Notes of Revision
In all the different things I wrote yesterday (and the day before), I remembered this note I’d meant to post:
I’d just heard about the second plane crash when a woman approached me on the street, wearing pins for Vallone (one of the mayoral candidates), and asked me if I was voting for Vallone. ‘No,’ I said, ‘I’m voting for Ferrer.’ ‘Yeah, well, good luck.’ She started walking away as I asked her if she could give me a reason to vote for Vallone. ‘Well, sure, you see, he worked for Giuliani, I mean, he did, but he’s no Giuliani.

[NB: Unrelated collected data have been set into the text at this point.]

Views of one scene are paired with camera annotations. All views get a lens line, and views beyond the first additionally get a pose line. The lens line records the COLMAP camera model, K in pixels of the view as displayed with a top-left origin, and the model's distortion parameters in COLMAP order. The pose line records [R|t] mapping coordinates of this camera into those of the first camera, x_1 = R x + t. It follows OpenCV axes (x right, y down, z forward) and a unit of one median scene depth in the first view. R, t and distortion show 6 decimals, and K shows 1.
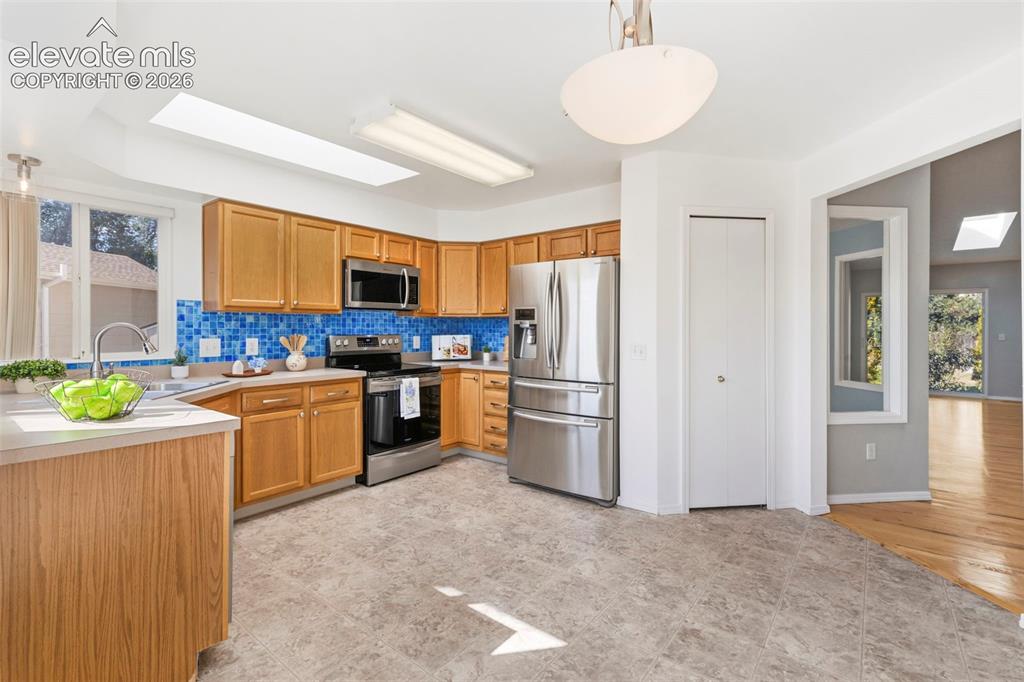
lens RADIAL K [[463.1, 0, 512.7], [0, 463.1, 329.5], [0, 0, 1]] dist [0.002199, -0.000160]
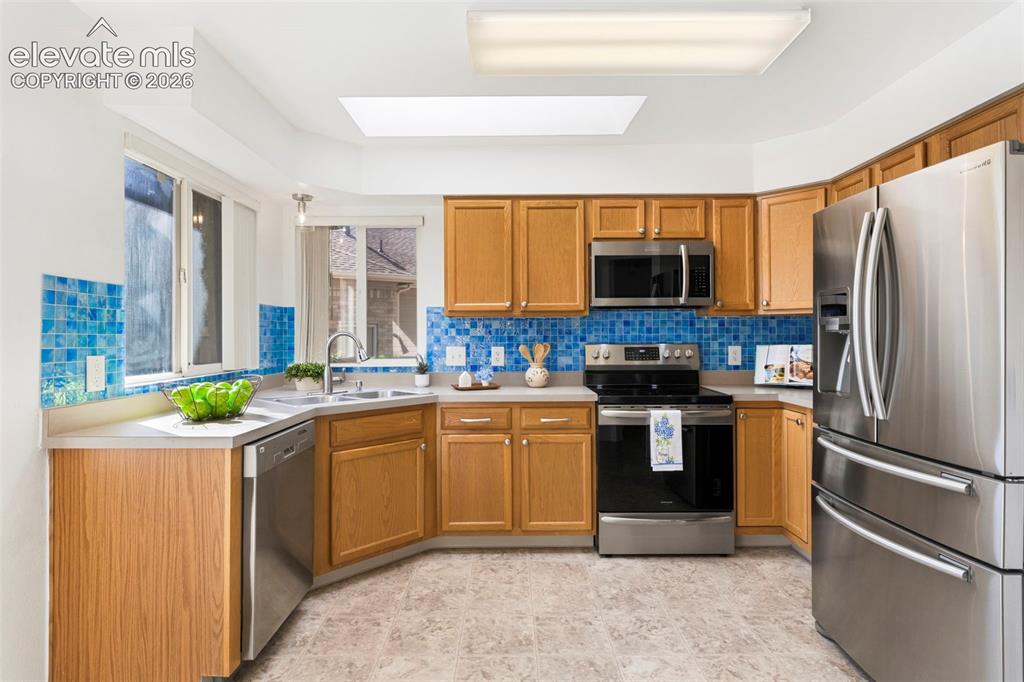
lens RADIAL K [[556.6, 0, 517.0], [0, 556.6, 330.5], [0, 0, 1]] dist [-0.003070, 0.003064]
pose [[0.618275, -0.011535, -0.785878, 0.296285], [0.004162, 0.999926, -0.011403, 0.000209], [0.785951, 0.003780, 0.618277, 0.374981]]
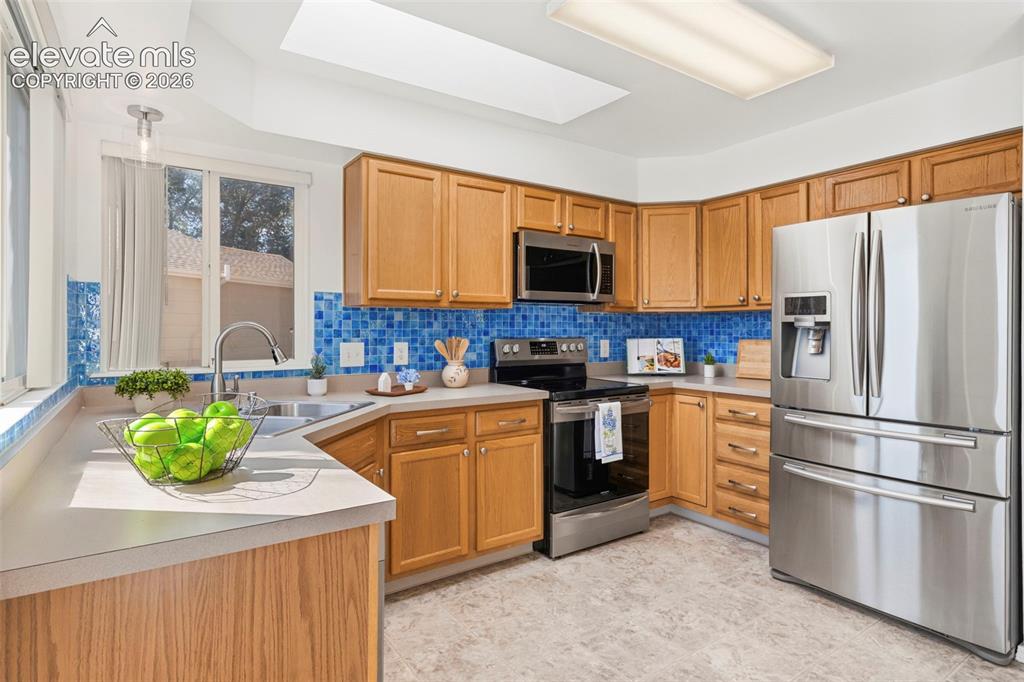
lens RADIAL K [[539.2, 0, 506.1], [0, 539.2, 328.6], [0, 0, 1]] dist [-0.004406, 0.000881]
pose [[0.953532, -0.000736, -0.301290, -0.138804], [-0.000092, 0.999996, -0.002734, -0.000668], [0.301291, 0.002635, 0.953529, 0.221917]]
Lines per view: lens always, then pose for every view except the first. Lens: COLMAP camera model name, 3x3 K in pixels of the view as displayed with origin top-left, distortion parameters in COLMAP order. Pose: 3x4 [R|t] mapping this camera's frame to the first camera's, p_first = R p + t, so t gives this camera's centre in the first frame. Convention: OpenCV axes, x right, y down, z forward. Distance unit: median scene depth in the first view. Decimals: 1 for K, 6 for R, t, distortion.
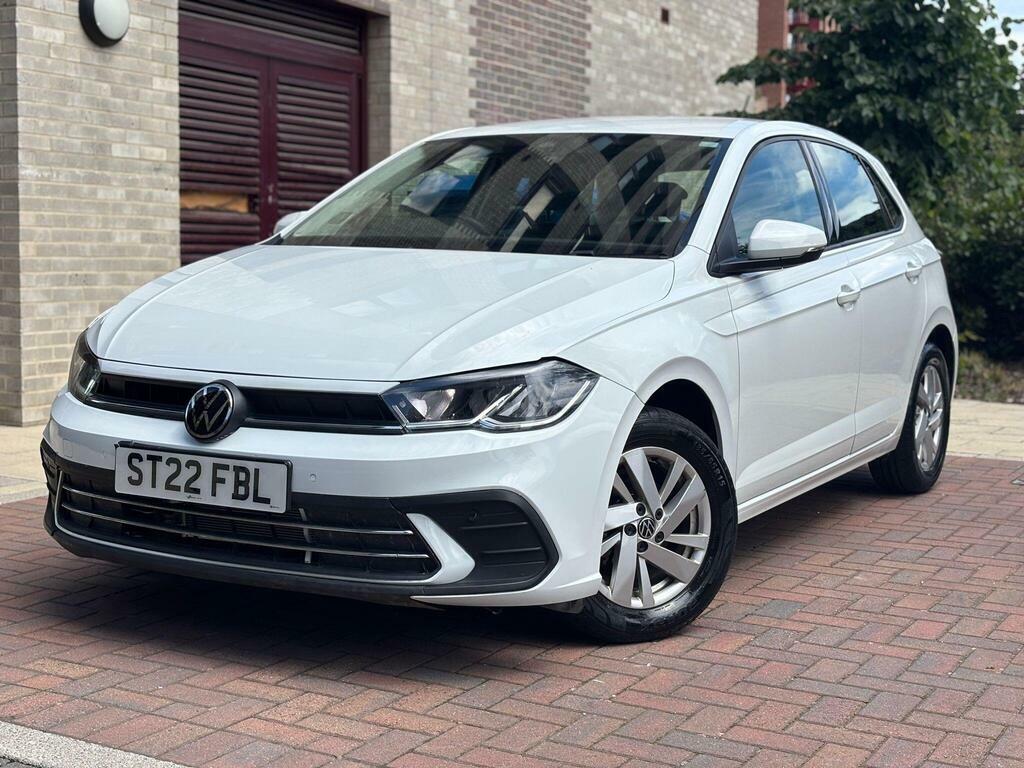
lens RADIAL K [[1444.2, 0, 493.7], [0, 1444.2, 382.7], [0, 0, 1]] dist [0.212245, -0.764041]
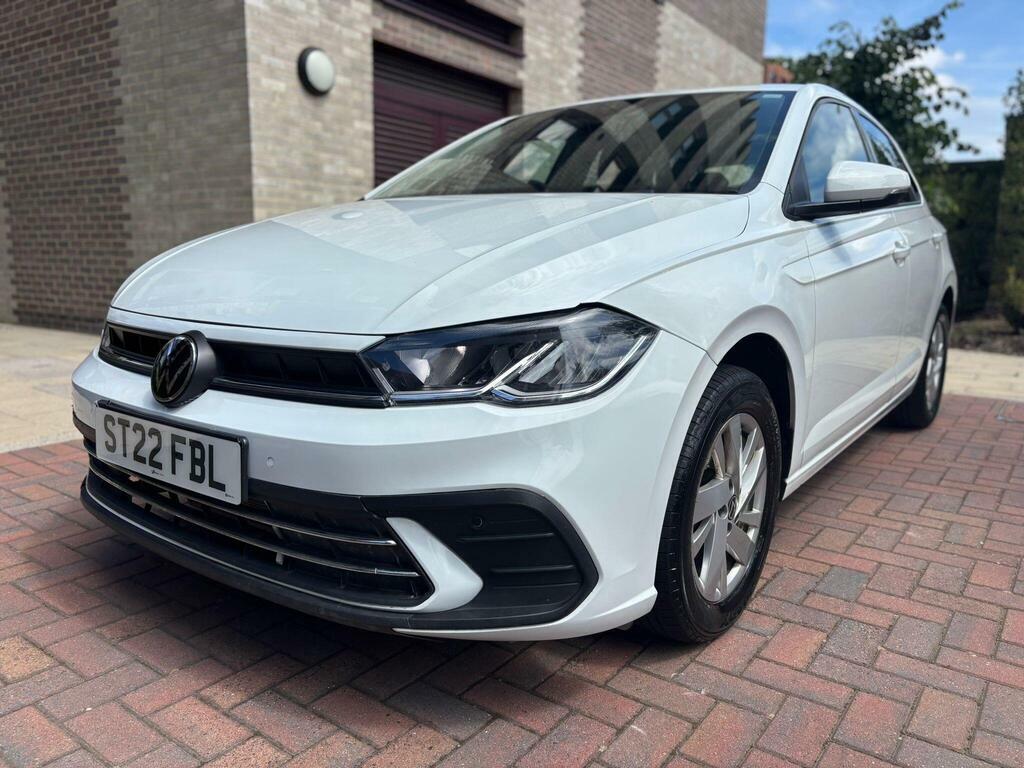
lens RADIAL K [[747.0, 0, 507.8], [0, 747.0, 386.0], [0, 0, 1]] dist [0.048865, -0.059555]
pose [[0.992435, 0.021689, -0.120843, 0.042702], [-0.012259, 0.996859, 0.078239, -0.004869], [0.122160, -0.076166, 0.989584, 0.546214]]
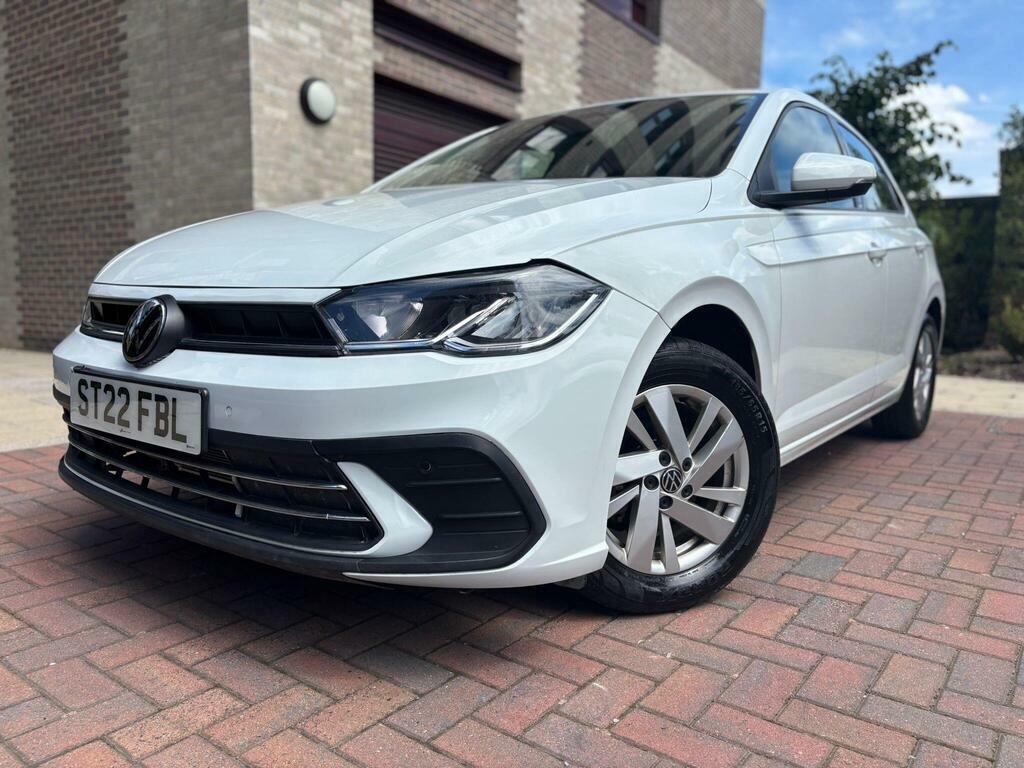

I mean, look at this,’ she said, pointing down Park Avenue to the massive cloud, ‘This is a perfect symbol for how Giuliani failed New York. He failed us because he couldn’t stop this. Because he didn’t build a radar – ‘ ‘Are you blaming Giuliani,’ I interrupted, ‘for the plane crashes?’ ‘Well, he could have built a radar…’
I don’t remember what else she said. I have the card for Vallone sitting on my desk. Another note: I was trying to read two days ago to distract myself from the news and I picked up one of my favorite books, Lunch Poems, by Frank O’Hara. O’Hara is an incredible poet, pivotal in the New York School, and a former curator of MOMA. He has a poem, ‘The Day Lady Died,’ about the death of Billie Holliday which I never really understood (or, more truthful, I’d never really felt). Yesterday, somehow, with the times, the places, and the crushing ending, it made sense.